Le FN, ça pousse si certaines conditions sont remplies. Et il y a des gens qui tous les jours travaillent à ça, méthodiquement et sciemment. Les dirigeants du PS, à commencer par François Hollande, travaillent sciemment, avec toute une cohorte de gens, à dire que « le moindre risque pour nous c’est que Le Pen soit le plus fort possible, comme ça je suis sûr de gagner au second tour ». Et elle a aussi du talent.
En 2017, Marine Le Pen n’a aucune chance ?
Bien sûr qu’elle a une chance, elle va y arriver. Le volcan a éclaté, le cratère s’est ouvert du mauvais côté de la montagne. Ce n’est pas la première fois que des inventeurs de martingales magiques se prennent les pieds dans le tapis. Cette fois-ci, ils vont se prendre les pieds dans le tapis. Madame Le Pen récite des morceaux entiers de notre programme. Leur ligne, c’est d’occuper l’espace politique de la gauche. Quel est l’espace politique de la gauche ? C’est le peuple. Quel est le problème de la droite ? C’est le peuple. Voilà pourquoi ils ont toujours fait comme ça. Ce n’est pas nouveau. Ce qui est nouveau c’est le degré de violence. Pourquoi elle va y arriver ? Parce que la société est en train de se vider de l’intérieur. Parce que la société est en train de se diriger vers le point « qu’ils s’en aillent tous ».Et quand le point « qu’ils s’en aillent tous » est atteint, tout saute en même temps.
Comment faire…
Une affaire de stratégie politique. Déjà, il faut commencer par se dire ce qu’on ne doit pas faire : on ne doit pas faire d’alliance avec des gens qu’on combat. Et aussi longtemps qu’on fera ça, les gens, qui se disent qu’ils en ont ras le bol, se diront qu’on est comme les autres. Nous, nous avons pu accumuler des forces et nous devons sans cesse les entretenir. Je demande du respect pour tous ces gens, les miens. Il faut savoir que ça va être une bataille très dure. Ce sont les courageux qui vont la mener. Pas les pleutres, ceux qui aimeraient bien que ça se passe sans problèmes. Il y aura des problèmes. Et après, il y a aura les circonstances. Il faut être prêt à rencontrer les circonstances. Je mise sur l’action du peuple.

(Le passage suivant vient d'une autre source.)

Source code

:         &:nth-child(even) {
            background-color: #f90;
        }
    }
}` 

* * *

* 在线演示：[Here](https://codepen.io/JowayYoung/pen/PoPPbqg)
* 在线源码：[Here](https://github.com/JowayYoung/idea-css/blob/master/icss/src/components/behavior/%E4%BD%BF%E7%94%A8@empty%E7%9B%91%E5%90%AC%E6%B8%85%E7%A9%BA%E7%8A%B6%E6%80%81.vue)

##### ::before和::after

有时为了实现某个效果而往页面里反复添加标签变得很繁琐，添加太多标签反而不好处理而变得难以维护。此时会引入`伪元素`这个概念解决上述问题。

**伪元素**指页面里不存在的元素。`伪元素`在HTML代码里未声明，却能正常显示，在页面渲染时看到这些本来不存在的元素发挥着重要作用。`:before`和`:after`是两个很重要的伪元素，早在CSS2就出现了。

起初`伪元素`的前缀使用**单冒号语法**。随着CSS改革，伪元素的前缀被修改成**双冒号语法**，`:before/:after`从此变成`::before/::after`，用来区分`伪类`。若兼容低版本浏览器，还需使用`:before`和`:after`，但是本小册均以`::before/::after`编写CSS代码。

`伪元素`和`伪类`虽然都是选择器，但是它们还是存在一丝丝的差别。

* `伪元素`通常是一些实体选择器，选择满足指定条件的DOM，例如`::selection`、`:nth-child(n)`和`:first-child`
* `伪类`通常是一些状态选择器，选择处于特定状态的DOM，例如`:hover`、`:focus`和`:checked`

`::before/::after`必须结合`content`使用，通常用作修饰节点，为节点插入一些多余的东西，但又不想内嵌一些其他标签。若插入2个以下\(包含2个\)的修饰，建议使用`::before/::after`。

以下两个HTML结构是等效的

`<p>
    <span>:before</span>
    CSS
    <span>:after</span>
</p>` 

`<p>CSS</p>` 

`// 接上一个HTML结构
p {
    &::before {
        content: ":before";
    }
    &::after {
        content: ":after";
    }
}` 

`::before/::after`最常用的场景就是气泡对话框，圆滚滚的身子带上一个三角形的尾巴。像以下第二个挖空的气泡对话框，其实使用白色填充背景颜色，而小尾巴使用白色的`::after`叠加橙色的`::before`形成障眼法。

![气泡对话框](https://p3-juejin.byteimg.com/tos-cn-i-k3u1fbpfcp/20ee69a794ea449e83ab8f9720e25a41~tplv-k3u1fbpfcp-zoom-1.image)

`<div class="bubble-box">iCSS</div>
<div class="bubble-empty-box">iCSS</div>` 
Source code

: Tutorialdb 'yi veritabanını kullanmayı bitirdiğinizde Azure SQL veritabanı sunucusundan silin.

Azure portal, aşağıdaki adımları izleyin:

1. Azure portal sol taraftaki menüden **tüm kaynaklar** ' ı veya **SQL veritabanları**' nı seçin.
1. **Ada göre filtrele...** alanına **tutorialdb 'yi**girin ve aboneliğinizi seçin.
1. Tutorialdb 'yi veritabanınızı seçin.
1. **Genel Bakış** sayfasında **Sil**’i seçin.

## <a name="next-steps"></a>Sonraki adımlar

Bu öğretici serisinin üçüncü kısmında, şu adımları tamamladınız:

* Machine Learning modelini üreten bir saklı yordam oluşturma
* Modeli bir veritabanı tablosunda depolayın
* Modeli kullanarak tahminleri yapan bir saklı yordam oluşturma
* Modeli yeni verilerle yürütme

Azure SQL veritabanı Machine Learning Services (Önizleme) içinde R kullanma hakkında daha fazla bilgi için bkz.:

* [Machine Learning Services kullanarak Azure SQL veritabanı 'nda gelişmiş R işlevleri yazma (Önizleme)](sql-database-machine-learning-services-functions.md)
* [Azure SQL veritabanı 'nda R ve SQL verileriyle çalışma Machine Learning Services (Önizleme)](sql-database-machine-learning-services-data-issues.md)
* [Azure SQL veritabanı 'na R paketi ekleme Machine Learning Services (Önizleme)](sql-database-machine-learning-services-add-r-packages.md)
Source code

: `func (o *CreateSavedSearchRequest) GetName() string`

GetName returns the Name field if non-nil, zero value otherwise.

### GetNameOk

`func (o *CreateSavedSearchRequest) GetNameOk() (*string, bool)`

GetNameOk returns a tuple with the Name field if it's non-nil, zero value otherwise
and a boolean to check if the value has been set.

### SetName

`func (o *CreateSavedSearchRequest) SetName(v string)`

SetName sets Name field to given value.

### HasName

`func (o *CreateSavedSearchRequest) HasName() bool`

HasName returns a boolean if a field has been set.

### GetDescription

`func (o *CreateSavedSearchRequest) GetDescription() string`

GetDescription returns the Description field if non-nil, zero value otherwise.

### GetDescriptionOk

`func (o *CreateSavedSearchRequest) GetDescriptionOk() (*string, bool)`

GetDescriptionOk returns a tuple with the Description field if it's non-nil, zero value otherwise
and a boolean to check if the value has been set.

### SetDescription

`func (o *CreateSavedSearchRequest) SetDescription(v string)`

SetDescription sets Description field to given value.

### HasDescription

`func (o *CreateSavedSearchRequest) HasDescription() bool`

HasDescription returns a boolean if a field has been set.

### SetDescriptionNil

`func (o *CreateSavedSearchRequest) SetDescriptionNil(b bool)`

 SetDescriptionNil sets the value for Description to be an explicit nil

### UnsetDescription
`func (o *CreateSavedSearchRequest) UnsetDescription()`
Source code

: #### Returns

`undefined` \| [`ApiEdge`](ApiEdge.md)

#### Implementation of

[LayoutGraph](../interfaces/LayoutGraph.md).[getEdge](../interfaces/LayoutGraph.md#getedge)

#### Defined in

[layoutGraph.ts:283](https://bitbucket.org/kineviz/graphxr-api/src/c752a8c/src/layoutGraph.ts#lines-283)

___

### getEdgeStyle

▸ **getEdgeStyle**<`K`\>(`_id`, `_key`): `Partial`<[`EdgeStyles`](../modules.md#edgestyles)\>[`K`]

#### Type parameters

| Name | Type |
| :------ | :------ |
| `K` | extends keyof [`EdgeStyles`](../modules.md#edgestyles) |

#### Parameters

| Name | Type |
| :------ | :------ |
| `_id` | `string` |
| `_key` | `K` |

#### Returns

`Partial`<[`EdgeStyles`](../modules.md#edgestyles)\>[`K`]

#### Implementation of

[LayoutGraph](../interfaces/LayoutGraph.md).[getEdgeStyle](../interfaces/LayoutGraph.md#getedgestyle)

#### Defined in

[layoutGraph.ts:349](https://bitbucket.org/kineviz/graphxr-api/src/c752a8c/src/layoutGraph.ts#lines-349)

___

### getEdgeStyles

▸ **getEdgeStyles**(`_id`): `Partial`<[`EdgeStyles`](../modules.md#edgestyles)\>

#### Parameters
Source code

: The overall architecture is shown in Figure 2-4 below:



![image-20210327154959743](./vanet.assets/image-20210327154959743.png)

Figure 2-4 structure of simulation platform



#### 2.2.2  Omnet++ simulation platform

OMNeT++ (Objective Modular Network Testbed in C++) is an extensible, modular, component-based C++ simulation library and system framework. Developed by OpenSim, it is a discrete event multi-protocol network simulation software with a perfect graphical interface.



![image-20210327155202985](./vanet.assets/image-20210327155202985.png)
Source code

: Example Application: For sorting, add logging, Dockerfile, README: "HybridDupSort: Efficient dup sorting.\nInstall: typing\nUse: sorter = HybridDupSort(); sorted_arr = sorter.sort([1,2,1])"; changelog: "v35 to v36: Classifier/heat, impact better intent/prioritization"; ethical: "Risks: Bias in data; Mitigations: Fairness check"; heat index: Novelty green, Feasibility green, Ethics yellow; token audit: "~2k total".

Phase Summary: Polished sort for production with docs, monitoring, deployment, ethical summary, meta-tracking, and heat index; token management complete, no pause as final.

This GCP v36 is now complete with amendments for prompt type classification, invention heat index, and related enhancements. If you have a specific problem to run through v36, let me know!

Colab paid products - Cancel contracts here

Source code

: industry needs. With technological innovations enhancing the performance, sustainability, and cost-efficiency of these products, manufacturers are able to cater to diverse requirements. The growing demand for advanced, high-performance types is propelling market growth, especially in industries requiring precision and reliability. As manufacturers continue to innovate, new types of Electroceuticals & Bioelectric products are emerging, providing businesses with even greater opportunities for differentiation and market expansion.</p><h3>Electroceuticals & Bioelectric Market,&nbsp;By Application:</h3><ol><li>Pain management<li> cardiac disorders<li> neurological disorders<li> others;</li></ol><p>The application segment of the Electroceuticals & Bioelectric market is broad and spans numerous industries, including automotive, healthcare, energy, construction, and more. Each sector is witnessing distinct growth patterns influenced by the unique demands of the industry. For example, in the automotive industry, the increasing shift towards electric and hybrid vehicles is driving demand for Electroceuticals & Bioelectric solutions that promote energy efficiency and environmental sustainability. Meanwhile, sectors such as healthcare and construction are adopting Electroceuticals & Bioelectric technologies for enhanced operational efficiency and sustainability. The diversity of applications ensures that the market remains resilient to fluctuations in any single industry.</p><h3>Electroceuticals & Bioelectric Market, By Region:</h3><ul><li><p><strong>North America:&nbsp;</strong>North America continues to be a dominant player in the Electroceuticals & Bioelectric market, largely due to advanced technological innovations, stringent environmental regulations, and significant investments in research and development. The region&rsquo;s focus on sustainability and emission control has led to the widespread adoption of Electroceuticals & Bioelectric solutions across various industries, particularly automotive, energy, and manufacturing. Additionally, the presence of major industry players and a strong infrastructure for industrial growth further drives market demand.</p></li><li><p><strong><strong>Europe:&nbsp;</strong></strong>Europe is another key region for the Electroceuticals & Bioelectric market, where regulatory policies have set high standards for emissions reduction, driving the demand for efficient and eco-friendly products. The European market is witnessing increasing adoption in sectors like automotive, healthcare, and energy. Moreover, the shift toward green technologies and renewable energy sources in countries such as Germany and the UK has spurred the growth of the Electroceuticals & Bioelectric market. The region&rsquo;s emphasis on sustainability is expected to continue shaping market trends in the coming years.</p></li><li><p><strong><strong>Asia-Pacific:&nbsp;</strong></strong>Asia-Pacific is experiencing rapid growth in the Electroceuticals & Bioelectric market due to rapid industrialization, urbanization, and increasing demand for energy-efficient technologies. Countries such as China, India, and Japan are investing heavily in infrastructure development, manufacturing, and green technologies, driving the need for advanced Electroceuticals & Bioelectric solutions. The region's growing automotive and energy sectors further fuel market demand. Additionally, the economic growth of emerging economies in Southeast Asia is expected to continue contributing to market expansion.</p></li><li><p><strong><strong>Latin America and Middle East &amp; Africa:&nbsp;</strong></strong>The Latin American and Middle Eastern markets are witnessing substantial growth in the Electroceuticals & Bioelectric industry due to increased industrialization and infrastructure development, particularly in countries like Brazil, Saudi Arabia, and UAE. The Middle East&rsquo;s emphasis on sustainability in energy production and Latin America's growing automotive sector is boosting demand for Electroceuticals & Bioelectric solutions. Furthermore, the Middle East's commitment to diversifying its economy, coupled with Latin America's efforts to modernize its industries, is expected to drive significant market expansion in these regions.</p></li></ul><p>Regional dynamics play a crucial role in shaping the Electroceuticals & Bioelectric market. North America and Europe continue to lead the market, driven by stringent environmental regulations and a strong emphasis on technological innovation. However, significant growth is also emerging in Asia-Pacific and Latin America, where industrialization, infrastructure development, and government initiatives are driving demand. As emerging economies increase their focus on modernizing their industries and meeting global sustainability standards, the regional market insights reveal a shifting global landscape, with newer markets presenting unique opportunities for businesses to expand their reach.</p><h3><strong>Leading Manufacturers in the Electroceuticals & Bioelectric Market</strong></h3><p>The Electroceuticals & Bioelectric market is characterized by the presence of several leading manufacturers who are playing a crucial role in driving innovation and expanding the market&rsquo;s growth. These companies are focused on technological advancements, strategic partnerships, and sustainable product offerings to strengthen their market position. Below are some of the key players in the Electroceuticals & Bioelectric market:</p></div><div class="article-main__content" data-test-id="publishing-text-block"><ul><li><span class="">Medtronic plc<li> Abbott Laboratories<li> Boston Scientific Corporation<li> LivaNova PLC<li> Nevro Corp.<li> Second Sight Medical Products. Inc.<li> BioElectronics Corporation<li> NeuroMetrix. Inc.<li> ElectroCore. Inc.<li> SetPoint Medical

La personnalisation, c’est l’une des raisons qui vous pousse à vous mettre en retrait ?
J’aspire à ce que le niveau de pression sur moi baisse. Ça fait 5 ans que ça dure et ce n’est pas bon. On finit par ne plus raisonner aussi tranquillement qu’on le devrait. Deuxièmement, il faut aussi que le grand arbre n’empêche pas le reste de la forêt de pousser. Je suis content, car maintenant il y a plusieurs visages qui ont émergé à l’intérieur du Parti de gauche. Il faut qu’ils aient leur espace politique. La troisième raison, c’est que je sais dans quelle condition je peux être utile. Je ne vais pas jouer tous les rôles. Je veux m’utiliser dans ce que je crois être capable de faire : la transmission idéologique, le travail intellectuel et culturel. Et j’ai besoin de reconstituer la couche de terreau. Ce qu’il faut c’est donner des raisons qui donnent envie de se battre et peu importe qui on va trouver en face de nous. C’est ça qui va être le moteur. Pour moi, ce n’est pas de me mettre en retrait, c’est m’utiliser autrement. J’ai fait mon temps à organiser la vie d’un parti. J’essaie de cristalliser quelque chose qui existe en dehors de moi. J’ai besoin de temps, je ne peux plus continuer comme cela.